Quand un organisme ne fait pas sentir sa présence, il devient plus facile pour un gouvernement de le faire disparaître sans crainte de réactions. C’est pour parer une telle attaque que j’écris ces lignes. J’ai été pendant longtemps employée du prédécesseur du Conseil des femmes, le Conseil consultatif sur la condition de la femme du NB. J’y étais lors de son abolition voilà presque 11 ans. Son abolition a été faite pour des raisons idéologiques selon moi. Les femmes ministres, à l’époque, ont appuyé la décision du ministre des Finances d’alors, Blaine Higgs. Il qui prétendait que l’égalité était atteinte et qu’il fallait choisir entre le financement du Conseil consultatif ou celui des maisons de transitions! La réaction des femmes et des groupes a été tellement forte que le gouvernement s’est empressé de créer le Conseil actuel, bonifié par la suite, avec un mandat et un budget appropriés. C’est ce dont a hérité le Conseil des femmes que nous avons aujourd’hui.

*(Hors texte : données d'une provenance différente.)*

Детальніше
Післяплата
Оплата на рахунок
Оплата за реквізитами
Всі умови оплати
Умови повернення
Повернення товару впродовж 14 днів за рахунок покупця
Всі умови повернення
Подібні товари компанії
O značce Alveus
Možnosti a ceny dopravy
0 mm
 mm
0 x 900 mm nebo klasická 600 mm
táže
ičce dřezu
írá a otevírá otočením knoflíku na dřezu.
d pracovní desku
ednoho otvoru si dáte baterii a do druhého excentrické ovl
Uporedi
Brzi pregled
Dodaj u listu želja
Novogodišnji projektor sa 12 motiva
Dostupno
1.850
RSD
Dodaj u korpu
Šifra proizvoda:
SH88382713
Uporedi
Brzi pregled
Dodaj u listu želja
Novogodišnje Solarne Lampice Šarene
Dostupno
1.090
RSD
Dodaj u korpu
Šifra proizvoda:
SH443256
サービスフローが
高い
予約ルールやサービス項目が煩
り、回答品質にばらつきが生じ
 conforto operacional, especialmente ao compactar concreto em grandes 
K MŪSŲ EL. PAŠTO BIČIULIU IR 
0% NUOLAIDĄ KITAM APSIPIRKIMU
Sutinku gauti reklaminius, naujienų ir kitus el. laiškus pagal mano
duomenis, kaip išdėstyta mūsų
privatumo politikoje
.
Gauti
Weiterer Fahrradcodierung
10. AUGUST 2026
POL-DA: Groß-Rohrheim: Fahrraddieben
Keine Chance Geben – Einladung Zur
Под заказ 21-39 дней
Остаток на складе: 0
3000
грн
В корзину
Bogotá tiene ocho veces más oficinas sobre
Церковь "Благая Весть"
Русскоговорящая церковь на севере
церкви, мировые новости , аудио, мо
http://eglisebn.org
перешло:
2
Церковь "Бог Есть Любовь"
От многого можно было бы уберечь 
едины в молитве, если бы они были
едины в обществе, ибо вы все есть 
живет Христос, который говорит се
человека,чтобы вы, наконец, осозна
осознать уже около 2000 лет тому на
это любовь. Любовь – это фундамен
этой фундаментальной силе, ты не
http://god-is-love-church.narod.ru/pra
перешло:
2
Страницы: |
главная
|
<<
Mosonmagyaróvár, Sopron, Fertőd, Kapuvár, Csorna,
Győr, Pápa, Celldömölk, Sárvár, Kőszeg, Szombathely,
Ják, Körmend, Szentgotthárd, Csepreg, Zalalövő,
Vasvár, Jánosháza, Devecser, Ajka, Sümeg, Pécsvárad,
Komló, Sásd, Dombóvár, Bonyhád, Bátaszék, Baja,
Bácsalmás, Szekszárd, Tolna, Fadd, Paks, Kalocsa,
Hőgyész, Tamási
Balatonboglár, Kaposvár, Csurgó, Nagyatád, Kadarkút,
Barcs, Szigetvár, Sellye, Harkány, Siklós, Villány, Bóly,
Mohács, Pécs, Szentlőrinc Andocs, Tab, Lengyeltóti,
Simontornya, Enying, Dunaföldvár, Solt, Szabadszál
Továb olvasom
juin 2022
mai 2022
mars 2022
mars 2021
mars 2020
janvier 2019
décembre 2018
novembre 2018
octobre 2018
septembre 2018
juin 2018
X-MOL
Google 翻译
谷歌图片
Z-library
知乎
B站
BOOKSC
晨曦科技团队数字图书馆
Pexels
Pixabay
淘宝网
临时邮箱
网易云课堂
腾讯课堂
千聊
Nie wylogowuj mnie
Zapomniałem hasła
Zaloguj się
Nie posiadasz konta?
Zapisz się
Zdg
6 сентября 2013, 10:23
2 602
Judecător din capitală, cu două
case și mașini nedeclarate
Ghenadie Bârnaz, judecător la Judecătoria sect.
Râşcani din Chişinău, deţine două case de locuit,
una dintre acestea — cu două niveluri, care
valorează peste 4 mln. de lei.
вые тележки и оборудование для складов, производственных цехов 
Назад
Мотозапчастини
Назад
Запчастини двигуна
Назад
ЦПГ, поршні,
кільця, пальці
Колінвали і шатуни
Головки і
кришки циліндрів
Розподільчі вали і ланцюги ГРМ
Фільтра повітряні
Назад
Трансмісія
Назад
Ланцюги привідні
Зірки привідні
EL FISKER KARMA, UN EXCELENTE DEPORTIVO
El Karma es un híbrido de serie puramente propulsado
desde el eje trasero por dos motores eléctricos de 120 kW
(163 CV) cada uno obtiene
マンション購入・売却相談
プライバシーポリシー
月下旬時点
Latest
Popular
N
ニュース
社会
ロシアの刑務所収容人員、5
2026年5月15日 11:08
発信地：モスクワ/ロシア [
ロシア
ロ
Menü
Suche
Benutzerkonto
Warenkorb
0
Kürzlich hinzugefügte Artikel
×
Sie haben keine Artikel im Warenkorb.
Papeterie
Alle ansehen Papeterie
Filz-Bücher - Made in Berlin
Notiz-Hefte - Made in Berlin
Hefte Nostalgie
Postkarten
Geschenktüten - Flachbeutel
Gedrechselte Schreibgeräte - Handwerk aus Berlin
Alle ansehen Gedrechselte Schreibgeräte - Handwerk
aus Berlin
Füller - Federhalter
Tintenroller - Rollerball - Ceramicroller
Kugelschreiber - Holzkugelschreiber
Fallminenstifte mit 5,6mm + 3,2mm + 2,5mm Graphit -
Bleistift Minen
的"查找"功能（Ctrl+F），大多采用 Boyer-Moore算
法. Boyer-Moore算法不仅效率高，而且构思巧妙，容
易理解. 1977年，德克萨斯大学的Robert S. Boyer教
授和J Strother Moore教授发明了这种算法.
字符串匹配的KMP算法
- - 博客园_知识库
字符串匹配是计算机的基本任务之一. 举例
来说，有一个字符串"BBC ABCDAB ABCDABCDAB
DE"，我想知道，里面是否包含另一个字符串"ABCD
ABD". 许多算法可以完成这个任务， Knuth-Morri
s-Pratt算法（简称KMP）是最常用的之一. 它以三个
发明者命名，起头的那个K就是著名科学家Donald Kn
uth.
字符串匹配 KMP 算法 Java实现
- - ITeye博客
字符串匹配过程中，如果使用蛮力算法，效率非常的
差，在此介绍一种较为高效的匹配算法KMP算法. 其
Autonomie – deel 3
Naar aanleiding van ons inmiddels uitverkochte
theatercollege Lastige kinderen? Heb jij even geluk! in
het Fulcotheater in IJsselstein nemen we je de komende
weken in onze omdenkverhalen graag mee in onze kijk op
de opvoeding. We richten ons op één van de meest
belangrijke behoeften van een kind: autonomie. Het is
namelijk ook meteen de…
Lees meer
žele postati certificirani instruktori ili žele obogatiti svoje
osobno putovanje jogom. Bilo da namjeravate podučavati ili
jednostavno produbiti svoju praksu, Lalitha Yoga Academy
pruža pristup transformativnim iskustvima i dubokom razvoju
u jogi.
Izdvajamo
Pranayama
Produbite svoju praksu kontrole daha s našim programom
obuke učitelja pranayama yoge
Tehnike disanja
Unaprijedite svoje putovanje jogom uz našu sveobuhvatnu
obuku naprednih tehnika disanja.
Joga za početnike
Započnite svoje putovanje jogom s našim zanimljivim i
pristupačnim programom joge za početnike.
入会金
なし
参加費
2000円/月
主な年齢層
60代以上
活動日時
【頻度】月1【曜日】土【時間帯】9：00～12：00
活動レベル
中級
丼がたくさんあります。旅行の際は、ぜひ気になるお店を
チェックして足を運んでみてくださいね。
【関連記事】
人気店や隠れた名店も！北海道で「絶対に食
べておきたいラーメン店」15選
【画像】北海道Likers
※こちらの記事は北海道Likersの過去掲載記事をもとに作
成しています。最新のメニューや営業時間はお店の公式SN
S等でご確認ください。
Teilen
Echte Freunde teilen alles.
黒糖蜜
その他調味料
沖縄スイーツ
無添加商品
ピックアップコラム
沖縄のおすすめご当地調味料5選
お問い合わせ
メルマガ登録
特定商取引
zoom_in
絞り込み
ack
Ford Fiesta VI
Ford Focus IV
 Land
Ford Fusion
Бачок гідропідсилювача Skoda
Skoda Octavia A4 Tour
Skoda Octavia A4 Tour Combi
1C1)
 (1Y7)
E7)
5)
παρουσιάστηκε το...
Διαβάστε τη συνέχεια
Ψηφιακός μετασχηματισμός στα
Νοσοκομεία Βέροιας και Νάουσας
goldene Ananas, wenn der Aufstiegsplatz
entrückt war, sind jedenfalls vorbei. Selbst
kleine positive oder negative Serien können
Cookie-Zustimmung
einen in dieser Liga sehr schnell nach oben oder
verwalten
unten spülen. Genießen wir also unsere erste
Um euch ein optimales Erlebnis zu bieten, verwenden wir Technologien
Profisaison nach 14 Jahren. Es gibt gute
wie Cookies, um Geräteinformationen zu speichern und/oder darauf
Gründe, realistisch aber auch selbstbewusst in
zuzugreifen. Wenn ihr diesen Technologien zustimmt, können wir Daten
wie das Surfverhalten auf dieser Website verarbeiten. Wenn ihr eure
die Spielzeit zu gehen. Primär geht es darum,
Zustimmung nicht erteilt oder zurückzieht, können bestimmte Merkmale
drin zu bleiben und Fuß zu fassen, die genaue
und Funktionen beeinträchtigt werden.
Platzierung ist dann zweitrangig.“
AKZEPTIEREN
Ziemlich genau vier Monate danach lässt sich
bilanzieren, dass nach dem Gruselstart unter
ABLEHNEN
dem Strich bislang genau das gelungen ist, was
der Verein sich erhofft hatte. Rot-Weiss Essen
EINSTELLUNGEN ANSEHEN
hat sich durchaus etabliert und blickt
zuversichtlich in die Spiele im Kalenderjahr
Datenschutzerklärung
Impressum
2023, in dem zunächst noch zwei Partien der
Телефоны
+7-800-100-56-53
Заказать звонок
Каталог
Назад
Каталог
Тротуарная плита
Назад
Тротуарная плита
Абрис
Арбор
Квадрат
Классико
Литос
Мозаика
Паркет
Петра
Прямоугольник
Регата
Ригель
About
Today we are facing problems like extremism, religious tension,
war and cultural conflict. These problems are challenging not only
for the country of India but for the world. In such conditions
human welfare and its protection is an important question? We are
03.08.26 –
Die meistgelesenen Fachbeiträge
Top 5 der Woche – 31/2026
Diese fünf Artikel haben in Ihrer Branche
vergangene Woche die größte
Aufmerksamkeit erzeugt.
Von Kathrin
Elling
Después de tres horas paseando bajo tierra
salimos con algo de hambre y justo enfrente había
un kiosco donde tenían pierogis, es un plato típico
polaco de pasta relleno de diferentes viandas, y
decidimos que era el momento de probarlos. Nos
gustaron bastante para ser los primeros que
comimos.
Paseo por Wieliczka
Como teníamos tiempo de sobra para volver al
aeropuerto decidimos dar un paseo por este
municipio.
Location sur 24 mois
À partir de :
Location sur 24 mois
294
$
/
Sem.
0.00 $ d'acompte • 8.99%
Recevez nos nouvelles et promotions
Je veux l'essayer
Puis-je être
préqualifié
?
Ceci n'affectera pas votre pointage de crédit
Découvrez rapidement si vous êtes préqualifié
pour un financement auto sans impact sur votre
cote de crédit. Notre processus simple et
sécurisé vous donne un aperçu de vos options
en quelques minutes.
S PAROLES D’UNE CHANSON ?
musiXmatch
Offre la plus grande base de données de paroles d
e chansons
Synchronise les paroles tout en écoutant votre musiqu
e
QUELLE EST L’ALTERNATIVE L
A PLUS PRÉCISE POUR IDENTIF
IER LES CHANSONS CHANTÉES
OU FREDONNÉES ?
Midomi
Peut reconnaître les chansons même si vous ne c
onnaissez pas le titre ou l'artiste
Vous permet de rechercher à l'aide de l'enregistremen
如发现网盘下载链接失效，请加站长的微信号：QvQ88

Un Conseil des femmes militant se rendrait vulnérable à être aboli parce qu’il dérange. Le Conseil actuel s’expose au même sort, mais parce qu’il ne dérange pas. Dans le premier cas, le blâme reposerait sur le gouvernement, alors que dans l’autre, seules les membres de l’organisme en seraient responsables.
Les temps ont changé mais le besoin d’une résistance féministe demeure criant au Nouveau-Brunswick.
Rosella Melanson est une féministe militante acadienne et blogueuse de Fredericton.